New Meta-learning Techniques for Neural Program Induction
Much research in AI lately focuses on extending the capabilities of deep learning architectures: moving beyond simple classification and pattern recognition into the realm of learning algorithmic tasks, such as inductive programming. Building on our past work in neural program synthesis for learning string transformations in a functional language, our most recent work explores the challenges of training neural architectures for inducing programs in a more challenging imperative language (Karel) with complex control-flow.
Specifically, we are working to address the difficulty of program induction when a limited number of examples are available. Traditionally, neural program induction approaches rely on extremely large number of input-output examples—often on the order of hundreds of thousands to millions of examples—to achieve acceptable results. A portion of our research was directed at developing new techniques that can be used with significantly fewer examples. These new techniques, generally termed “portfolio adaptation” and “meta program induction,” rely on knowledge transfer from similar learning tasks to compensate for the lack of many input/output examples.
We compared the performance of four such techniques in a benchmark test over a range of datasets. For the test case, we used the Karel programming language, which introduces complex control flow including conditionals and loops in addition to a set of imperative actions. The neural architectures were provided with a fixed number of example input/output pairs (ranging from 1 to 100,000), and subsequently asked to derive the correct outputs from a set of new inputs (by implicitly learning to induce the corresponding Karel program). The figure below shows a couple of program induction tasks for the Karel dataset that our meta model could learn accurately from only 2 to 4 examples.
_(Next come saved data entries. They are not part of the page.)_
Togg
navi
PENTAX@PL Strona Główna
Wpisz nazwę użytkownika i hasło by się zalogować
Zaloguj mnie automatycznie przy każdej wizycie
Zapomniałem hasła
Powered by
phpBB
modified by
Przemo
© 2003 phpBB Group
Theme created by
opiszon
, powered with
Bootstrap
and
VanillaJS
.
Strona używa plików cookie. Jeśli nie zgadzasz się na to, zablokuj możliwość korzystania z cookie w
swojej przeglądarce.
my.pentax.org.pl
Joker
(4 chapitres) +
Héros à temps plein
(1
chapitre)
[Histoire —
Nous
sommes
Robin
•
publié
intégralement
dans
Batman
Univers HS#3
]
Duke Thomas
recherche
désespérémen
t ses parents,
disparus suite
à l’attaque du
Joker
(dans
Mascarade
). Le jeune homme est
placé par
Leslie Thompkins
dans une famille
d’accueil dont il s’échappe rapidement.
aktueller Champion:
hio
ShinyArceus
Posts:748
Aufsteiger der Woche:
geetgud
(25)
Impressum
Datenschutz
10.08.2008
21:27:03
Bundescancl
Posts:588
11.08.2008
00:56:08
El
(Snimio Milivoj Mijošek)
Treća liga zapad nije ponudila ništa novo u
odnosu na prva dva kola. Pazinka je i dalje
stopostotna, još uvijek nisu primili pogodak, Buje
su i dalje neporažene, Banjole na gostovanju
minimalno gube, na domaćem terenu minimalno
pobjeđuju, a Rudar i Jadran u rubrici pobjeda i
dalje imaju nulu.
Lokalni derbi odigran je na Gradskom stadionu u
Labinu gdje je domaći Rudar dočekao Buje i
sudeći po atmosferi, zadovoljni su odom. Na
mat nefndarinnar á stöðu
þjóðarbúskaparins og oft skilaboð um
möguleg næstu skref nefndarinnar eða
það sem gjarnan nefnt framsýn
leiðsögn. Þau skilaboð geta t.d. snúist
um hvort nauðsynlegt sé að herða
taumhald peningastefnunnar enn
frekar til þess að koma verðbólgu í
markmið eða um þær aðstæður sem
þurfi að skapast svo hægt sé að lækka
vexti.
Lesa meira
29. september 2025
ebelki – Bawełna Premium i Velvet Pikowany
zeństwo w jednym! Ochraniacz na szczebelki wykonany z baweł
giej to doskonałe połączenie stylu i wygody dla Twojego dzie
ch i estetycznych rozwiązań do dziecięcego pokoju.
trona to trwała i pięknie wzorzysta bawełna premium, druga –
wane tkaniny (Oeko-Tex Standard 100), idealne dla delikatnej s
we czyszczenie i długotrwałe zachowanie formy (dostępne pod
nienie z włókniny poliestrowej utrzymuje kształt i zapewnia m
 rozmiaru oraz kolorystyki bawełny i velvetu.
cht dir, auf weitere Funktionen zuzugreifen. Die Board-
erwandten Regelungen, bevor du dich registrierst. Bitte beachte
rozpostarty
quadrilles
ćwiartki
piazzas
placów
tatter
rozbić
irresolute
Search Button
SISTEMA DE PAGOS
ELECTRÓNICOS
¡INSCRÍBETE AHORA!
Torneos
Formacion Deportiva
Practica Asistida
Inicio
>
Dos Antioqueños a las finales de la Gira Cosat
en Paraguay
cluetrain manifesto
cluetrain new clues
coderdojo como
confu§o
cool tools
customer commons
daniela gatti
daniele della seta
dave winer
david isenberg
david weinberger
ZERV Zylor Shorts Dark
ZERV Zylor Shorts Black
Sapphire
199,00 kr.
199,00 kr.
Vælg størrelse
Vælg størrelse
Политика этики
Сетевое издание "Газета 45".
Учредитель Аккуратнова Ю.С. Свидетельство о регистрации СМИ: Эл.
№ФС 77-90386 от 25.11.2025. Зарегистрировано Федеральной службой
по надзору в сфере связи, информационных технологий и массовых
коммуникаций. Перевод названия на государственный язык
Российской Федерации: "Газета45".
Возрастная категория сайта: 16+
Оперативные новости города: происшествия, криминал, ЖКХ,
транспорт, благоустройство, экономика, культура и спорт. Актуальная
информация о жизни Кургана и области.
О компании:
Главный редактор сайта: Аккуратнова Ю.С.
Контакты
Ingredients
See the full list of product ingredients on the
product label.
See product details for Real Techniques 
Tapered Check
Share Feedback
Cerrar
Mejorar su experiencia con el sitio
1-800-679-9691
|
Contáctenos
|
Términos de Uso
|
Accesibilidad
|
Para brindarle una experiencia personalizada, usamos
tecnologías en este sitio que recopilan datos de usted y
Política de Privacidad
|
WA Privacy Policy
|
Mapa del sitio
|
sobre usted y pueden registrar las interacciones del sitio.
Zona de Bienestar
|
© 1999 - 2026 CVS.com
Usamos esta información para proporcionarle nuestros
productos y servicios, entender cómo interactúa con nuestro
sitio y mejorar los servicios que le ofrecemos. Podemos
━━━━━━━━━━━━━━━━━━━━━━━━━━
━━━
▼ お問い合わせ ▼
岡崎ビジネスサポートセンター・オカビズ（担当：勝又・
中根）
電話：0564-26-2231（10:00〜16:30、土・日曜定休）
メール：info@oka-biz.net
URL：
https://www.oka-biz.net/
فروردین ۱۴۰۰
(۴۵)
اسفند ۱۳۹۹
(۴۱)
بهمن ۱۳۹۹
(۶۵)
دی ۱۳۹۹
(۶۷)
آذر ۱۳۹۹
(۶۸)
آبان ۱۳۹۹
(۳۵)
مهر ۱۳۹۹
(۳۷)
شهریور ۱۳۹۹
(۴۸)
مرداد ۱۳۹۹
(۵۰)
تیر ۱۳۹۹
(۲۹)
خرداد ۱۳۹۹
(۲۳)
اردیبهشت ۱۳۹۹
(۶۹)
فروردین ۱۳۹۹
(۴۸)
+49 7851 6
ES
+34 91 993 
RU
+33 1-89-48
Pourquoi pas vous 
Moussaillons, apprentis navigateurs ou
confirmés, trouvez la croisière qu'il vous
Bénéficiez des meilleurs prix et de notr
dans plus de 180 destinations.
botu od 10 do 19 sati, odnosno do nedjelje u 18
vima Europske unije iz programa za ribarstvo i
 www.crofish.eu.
As detailed in our recently published paper, the results are quite promising: one of our meta induction techniques achieved an accuracy of nearly 40% with fewer than 10 examples (compared to 0% using the PLAIN example-driven technique alone).
The accompanying graph illustrates how the performance of each of the four models varies with the sample size. As can be seen, the newer techniques performed significantly better when fewer examples were provided. While the results converge as the number of examples increase, we believe that our newer techniques still present some advantage in that they require less computing resources—and less processing time—than the traditional model.
The four techniques are summarized below.
- Plain Program Induction (PLAIN). Supervised learning is used to train a model which can perform induction on a single task, i.e., read in an input example for the task and predict the corresponding output. No cross-task knowledge sharing is performed.
- Portfolio-Adapted Program Induction (PLAIN+ADAPT). Simple transfer learning is used to adapt a model that has been trained on a related task for a new task.
- Meta Program Induction (META). A k-shot learning-style model is used to represent an exponential family of tasks, where the I/O examples corresponding to a task are directly conditioned on as input to the network. This model can generalize to new tasks without any additional training.
- Adapted Meta Program Induction (META+ADAPT). The META model is adapted to a specific new task using round-robin hold-one-out training on the task’s I/O examples.
Continued work in this area will continue to refine these models and develop new techniques that enable neural networks to perform complex programming tasks in possibly full-fledged programming languages—without the need for infinitely large number of examples.